Erzähler Bodo Primus hat in dieser Folge eine ganze Menge zu sagen. Passagenweise ist sie sehr erzählerlastig. Da ist es ein Glück, dass er es schafft, mal locker weg zu erzählen, mal aber auch Stimmungen wie Spannung und Grusel aufzugreifen. Und natürlich steht er oft im Gespräch mit Faust, was zusätzlich Abwechslung reinbringt. Ingo Naujoks gibt den chronisch an Geldmangel leidenden Detektiven erneut sehr amüsant und flapsig. Leon Jahrreiss spricht den halbwüchsigen Hermann Hausmann sehr überzeugend. Als Experten mischen dieses Mal Marlies Blumenthal, Hans-Jörg Jacobi, Dr.

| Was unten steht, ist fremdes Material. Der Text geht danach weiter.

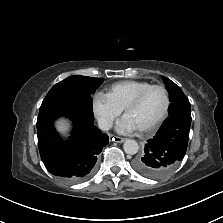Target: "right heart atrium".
<instances>
[{
  "instance_id": "right-heart-atrium-1",
  "label": "right heart atrium",
  "mask_w": 223,
  "mask_h": 223,
  "mask_svg": "<svg viewBox=\"0 0 223 223\" xmlns=\"http://www.w3.org/2000/svg\"><path fill=\"white\" fill-rule=\"evenodd\" d=\"M93 112L100 125L108 129L122 110L104 93H96L92 102Z\"/></svg>"
}]
</instances>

Ellen Bender und Franz Josef Andorf mit, die zwar unüberhörbar keine Sprecher sind, doch macht gerade diese Mischung auch den Reiz dieser Hörspiele aus.

Musikalisch geht es sehr gemischt, aber immer passend zu. Neben klassischen Detektiv-Melodien bekommt man einen dem Thema entsprechenden Soundtrack zu hören. Da sind Harfenmelodien zu hören, düstere Choräle, einmal sogar ein gesungener Teil des Nibelungenliedes… Das kann sich hören lassen und lässt im Nu die passende Atmosphäre zur Geschichte aufkommen.

Das Cover vereint einige Elemente rund um die Nibelungen-Sage und zeigt sich insgesamt recht düster, was erstens allgemein gut zu einer Detektiv-Geschichte passt, zweitens aber speziell zu dieser, denn die Folge hält einige gruselige Szenen bereit.

Fazit: Für mich noch immer die beste Wissens-Hörspiel-Reihe: spannend, interessant und wunderbar witzig. Faust muss man einfach mögen.